### How to complete this task
The records below are to be quoted in full; please keep every word exact.

((

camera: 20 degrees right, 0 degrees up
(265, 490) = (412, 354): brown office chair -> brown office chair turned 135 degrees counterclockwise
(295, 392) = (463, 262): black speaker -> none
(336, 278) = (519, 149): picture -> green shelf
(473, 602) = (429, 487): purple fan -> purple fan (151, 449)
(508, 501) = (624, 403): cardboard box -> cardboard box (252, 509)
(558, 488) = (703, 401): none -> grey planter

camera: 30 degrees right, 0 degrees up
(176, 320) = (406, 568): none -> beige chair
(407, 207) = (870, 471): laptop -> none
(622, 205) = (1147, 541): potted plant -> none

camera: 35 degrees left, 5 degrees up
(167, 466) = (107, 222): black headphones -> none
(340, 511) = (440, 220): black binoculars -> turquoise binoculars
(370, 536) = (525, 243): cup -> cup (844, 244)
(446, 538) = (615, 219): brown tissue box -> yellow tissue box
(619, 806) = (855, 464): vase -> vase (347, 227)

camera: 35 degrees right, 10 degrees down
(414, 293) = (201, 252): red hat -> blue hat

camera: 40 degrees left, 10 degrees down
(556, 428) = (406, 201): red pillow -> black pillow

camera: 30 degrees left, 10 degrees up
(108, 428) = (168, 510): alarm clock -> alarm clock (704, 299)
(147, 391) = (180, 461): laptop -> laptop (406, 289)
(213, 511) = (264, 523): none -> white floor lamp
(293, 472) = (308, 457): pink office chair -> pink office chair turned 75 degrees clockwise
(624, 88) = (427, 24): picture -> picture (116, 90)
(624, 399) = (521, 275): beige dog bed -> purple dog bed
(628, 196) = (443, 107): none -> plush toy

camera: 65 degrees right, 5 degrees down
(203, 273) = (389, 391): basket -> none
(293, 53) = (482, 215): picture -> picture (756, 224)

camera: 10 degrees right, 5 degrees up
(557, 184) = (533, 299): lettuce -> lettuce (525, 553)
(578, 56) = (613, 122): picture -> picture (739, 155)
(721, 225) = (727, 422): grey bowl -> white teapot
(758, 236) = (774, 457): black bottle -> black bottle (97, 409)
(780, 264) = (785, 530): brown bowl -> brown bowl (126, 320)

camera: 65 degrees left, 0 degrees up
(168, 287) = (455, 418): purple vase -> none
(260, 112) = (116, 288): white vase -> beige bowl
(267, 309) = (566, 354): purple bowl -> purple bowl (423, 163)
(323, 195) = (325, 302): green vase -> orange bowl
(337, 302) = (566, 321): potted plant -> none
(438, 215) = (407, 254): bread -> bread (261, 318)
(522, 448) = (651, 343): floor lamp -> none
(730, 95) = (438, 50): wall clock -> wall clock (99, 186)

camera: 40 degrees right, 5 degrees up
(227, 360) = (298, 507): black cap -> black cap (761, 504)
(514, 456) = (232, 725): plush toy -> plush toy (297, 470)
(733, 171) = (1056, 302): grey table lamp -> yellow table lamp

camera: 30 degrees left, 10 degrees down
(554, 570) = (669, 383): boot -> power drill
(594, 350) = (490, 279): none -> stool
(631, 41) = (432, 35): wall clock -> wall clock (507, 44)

))

### Response to the task
camera: 20 degrees right, 0 degrees up
(265, 490) = (412, 354): brown office chair -> brown office chair turned 135 degrees counterclockwise
(295, 392) = (463, 262): black speaker -> none
(336, 278) = (519, 149): picture -> green shelf
(473, 602) = (429, 487): purple fan -> purple fan (151, 449)
(508, 501) = (624, 403): cardboard box -> cardboard box (252, 509)
(558, 488) = (703, 401): none -> grey planter

camera: 30 degrees right, 0 degrees up
(176, 320) = (406, 568): none -> beige chair
(407, 207) = (870, 471): laptop -> none
(622, 205) = (1147, 541): potted plant -> none

camera: 35 degrees left, 5 degrees up
(167, 466) = (107, 222): black headphones -> none
(340, 511) = (440, 220): black binoculars -> turquoise binoculars
(370, 536) = (525, 243): cup -> cup (844, 244)
(446, 538) = (615, 219): brown tissue box -> yellow tissue box
(619, 806) = (855, 464): vase -> vase (347, 227)

camera: 35 degrees right, 10 degrees down
(414, 293) = (201, 252): red hat -> blue hat

camera: 40 degrees left, 10 degrees down
(556, 428) = (406, 201): red pillow -> black pillow

camera: 30 degrees left, 10 degrees up
(108, 428) = (168, 510): alarm clock -> alarm clock (704, 299)
(147, 391) = (180, 461): laptop -> laptop (406, 289)
(213, 511) = (264, 523): none -> white floor lamp
(293, 472) = (308, 457): pink office chair -> pink office chair turned 75 degrees clockwise
(624, 88) = (427, 24): picture -> picture (116, 90)
(624, 399) = (521, 275): beige dog bed -> purple dog bed
(628, 196) = (443, 107): none -> plush toy

camera: 65 degrees right, 5 degrees down
(203, 273) = (389, 391): basket -> none
(293, 53) = (482, 215): picture -> picture (756, 224)

camera: 10 degrees right, 5 degrees up
(557, 184) = (533, 299): lettuce -> lettuce (525, 553)
(578, 56) = (613, 122): picture -> picture (739, 155)
(721, 225) = (727, 422): grey bowl -> white teapot
(758, 236) = (774, 457): black bottle -> black bottle (97, 409)
(780, 264) = (785, 530): brown bowl -> brown bowl (126, 320)

camera: 65 degrees left, 0 degrees up
(168, 287) = (455, 418): purple vase -> none
(260, 112) = (116, 288): white vase -> beige bowl
(267, 309) = (566, 354): purple bowl -> purple bowl (423, 163)
(323, 195) = (325, 302): green vase -> orange bowl
(337, 302) = (566, 321): potted plant -> none
(438, 215) = (407, 254): bread -> bread (261, 318)
(522, 448) = (651, 343): floor lamp -> none
(730, 95) = (438, 50): wall clock -> wall clock (99, 186)

camera: 40 degrees right, 5 degrees up
(227, 360) = (298, 507): black cap -> black cap (761, 504)
(514, 456) = (232, 725): plush toy -> plush toy (297, 470)
(733, 171) = (1056, 302): grey table lamp -> yellow table lamp

camera: 30 degrees left, 10 degrees down
(554, 570) = (669, 383): boot -> power drill
(594, 350) = (490, 279): none -> stool
(631, 41) = (432, 35): wall clock -> wall clock (507, 44)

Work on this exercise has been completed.